Harris noted that while the typical tamoxifen response of mice transplanted with unmanipulated MCF-7 cells was about 50 to 100 days, most of those transplanted with APOBEC3B-supressed MCF-7 cells responded until the experiment was ended after a year; those transplanted with APOBEC3B-overexpressing cells developed rapid tamoxifen resistance with virtually no therapeutic response.
In collaboration with John Martens, PhD, an associate professor at Erasmus MC in Rotterdam, Netherlands, and Paul Span, PhD, an associate professor at Radboud University Medical Center in Nijmegen, Netherlands, Harris and colleagues also analysed APOBEC3B levels in tumour samples from 285 patients with recurrent oestrogen receptor–positive breast cancer.
The tumour samples were obtained during surgery for primary breast cancer and all patients were treated with first-line tamoxifen therapy only after disease recurrence.
Those patients whose tumours had high levels of APOBEC3B had disease progression significantly sooner after starting tamoxifen therapy than those whose tumours had low levels of APOBEC3B: 7.5 months compared with 13.3 months.
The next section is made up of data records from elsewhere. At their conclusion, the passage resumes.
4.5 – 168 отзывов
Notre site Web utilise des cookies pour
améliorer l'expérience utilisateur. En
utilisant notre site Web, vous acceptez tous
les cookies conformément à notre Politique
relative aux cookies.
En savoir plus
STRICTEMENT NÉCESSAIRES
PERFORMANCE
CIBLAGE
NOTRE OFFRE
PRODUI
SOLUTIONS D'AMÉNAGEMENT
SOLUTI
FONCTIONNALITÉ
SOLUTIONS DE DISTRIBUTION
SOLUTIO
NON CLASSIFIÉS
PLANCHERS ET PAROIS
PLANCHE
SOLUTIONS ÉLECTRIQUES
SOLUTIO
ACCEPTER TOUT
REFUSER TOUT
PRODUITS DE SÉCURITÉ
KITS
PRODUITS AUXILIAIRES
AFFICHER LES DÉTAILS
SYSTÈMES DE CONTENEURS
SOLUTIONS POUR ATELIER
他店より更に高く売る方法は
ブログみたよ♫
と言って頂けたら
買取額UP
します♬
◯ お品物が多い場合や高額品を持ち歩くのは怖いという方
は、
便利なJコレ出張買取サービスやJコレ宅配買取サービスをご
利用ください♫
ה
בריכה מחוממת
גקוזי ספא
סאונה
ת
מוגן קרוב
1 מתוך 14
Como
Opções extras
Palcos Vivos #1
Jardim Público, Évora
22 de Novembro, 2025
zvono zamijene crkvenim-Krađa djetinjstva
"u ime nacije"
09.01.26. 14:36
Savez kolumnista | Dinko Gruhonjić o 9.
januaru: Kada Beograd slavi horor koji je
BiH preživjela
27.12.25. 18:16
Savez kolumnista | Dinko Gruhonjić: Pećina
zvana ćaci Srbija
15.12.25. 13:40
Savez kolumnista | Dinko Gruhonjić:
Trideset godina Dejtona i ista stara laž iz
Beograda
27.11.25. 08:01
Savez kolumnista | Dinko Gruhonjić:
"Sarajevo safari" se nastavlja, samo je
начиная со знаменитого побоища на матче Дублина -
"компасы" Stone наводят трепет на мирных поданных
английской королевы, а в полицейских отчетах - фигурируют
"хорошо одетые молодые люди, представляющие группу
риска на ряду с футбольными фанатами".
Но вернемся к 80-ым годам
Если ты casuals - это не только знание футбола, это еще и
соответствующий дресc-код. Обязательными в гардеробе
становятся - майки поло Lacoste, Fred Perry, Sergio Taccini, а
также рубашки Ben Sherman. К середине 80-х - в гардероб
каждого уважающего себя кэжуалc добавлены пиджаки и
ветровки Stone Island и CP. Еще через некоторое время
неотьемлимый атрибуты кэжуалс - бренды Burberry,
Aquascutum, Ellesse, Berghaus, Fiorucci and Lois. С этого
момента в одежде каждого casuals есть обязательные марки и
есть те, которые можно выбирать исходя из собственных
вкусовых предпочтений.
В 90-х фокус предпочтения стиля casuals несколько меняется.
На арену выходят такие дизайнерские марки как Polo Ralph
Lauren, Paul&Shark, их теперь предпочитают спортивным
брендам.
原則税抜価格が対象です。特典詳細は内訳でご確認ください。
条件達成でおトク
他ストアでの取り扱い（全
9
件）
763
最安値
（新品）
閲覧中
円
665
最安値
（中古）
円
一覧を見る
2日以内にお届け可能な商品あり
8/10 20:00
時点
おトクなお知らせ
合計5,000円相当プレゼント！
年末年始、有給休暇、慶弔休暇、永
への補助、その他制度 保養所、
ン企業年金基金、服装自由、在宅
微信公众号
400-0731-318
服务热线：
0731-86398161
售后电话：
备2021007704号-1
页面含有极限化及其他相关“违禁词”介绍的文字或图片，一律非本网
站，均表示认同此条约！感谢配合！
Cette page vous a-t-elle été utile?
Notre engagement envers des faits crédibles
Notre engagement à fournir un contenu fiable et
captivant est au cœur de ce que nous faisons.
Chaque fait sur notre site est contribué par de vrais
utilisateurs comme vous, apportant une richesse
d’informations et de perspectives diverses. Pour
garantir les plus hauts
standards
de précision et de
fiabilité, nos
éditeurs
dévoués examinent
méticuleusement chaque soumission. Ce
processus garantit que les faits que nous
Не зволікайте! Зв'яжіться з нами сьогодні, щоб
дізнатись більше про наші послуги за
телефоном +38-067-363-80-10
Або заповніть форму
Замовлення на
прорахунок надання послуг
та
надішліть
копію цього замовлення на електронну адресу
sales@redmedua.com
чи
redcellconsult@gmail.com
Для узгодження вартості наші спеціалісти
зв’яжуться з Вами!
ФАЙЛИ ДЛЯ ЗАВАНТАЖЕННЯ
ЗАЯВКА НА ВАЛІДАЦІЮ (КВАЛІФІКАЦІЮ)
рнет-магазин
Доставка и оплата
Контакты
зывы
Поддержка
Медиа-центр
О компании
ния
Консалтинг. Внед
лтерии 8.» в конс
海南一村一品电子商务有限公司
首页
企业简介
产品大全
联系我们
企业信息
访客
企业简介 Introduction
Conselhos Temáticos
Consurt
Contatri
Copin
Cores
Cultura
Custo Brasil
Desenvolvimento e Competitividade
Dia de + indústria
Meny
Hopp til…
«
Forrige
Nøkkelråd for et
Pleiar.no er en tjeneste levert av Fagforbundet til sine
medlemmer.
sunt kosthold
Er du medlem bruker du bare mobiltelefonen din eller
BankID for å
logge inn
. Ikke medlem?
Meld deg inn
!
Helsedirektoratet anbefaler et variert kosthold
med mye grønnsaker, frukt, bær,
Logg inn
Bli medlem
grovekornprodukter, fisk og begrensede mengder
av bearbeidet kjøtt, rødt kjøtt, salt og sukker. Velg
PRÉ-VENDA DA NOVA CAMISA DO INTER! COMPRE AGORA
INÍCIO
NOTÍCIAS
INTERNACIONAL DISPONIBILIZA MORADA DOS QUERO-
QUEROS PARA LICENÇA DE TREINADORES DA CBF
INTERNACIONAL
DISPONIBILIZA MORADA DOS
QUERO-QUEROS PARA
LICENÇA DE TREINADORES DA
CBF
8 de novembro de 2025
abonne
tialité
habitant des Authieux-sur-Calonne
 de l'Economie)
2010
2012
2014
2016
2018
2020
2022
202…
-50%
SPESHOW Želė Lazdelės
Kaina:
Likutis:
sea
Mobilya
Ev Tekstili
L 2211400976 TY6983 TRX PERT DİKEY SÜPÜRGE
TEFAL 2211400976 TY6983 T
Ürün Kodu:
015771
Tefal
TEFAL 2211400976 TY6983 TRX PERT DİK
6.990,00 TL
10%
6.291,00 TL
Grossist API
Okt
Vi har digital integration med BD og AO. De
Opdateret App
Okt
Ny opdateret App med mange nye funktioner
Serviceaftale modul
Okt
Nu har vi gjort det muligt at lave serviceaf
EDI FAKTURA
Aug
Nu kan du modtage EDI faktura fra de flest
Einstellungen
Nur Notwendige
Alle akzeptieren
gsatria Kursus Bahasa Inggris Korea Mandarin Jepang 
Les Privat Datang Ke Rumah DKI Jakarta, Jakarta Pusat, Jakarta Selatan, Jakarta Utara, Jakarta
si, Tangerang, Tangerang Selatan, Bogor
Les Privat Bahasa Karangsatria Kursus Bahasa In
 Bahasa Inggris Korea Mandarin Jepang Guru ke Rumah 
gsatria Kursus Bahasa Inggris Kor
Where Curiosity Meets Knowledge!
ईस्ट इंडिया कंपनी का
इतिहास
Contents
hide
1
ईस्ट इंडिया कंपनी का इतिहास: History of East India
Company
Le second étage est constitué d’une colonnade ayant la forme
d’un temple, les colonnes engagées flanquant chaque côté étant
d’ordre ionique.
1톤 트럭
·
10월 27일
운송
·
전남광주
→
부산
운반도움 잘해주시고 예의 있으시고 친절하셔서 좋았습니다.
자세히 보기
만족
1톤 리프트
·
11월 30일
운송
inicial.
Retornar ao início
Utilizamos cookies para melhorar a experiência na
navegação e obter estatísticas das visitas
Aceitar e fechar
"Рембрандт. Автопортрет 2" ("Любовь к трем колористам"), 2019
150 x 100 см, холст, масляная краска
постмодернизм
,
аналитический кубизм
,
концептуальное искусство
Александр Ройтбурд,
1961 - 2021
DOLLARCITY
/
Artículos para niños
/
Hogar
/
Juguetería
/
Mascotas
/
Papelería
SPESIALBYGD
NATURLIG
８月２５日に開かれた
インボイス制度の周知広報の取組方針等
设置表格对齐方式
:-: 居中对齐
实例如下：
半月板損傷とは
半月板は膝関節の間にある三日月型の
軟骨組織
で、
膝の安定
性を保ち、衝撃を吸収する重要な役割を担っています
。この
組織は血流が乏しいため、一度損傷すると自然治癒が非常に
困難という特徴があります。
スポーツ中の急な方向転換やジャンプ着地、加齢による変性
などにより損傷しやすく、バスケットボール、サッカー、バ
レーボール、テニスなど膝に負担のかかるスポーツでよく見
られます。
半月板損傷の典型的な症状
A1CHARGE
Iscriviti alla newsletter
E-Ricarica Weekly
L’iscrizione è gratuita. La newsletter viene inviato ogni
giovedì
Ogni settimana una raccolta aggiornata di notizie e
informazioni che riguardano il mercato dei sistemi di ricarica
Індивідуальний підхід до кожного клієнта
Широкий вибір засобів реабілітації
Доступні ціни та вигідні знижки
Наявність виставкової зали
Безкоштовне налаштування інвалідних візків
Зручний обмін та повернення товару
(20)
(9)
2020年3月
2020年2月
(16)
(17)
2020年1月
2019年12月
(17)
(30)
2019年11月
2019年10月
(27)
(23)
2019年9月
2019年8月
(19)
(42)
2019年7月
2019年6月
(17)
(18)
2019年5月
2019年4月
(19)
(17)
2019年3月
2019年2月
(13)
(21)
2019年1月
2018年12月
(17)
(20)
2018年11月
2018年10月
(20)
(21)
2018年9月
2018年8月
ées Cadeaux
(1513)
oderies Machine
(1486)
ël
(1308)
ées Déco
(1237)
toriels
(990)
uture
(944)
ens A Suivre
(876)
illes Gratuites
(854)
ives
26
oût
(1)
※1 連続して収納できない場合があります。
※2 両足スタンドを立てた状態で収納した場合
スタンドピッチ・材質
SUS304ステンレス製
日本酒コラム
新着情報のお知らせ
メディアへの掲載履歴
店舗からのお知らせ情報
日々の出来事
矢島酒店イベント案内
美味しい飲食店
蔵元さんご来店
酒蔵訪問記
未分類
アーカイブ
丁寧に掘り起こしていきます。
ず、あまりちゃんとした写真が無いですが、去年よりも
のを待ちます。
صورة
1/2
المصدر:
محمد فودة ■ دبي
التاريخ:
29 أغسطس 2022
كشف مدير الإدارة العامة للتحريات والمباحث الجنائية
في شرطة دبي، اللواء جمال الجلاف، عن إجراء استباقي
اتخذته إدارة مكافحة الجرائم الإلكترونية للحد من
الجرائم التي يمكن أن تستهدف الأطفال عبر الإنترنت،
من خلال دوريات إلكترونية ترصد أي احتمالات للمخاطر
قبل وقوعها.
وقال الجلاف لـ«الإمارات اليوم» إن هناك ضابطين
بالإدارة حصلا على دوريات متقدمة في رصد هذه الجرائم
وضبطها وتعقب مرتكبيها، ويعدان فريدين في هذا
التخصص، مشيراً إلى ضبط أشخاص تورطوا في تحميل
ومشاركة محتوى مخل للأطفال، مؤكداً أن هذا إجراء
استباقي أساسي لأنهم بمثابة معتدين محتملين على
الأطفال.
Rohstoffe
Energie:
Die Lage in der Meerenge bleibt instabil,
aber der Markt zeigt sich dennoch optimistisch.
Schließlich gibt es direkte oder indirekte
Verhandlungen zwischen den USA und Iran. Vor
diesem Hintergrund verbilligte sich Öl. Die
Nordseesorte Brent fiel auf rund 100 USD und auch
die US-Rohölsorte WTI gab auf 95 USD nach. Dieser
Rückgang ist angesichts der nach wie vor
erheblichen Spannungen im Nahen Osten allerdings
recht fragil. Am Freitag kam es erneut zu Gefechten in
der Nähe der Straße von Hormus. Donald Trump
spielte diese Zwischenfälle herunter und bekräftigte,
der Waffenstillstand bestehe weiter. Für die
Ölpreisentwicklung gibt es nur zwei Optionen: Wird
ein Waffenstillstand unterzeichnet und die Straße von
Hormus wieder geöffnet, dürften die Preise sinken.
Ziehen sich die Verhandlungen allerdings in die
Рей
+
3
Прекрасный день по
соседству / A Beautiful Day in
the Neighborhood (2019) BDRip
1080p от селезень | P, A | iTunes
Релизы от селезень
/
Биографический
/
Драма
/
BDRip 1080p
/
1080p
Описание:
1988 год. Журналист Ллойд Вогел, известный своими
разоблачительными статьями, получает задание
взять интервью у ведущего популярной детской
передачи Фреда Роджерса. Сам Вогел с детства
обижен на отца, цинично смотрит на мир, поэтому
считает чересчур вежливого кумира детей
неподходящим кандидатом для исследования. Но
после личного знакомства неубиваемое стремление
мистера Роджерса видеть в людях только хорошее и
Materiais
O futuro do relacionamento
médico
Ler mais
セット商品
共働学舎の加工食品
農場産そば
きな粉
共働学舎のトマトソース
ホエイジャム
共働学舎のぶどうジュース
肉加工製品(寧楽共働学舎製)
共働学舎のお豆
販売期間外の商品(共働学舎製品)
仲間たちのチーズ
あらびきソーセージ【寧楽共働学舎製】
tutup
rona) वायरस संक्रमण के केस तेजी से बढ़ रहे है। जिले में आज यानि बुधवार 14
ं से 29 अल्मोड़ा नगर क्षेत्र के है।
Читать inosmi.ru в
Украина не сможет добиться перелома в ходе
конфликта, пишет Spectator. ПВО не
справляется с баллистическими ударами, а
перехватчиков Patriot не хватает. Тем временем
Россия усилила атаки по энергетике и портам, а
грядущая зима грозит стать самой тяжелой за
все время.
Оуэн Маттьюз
Harris explained that APOBEC3B is an enzyme that causes genetic mutations and that this study suggests that by promoting genetic mutation it drives tamoxifen resistance.
He also noted that this study indicates that APOBEC3B, as a dominant intracellular source of genetic mutation, could potentially be controlled to prevent cancer progression.
Harris mentioned that we already know of external causes of cancer-driving genetic mutation that can be controlled—for example, ultraviolet radiation from the sun, which can be avoided by seeking shade or applying sunscreen, and cigarette smoke, which can be controlled by quitting—and APOBEC3B should be regarded as an analogous intracellular factor.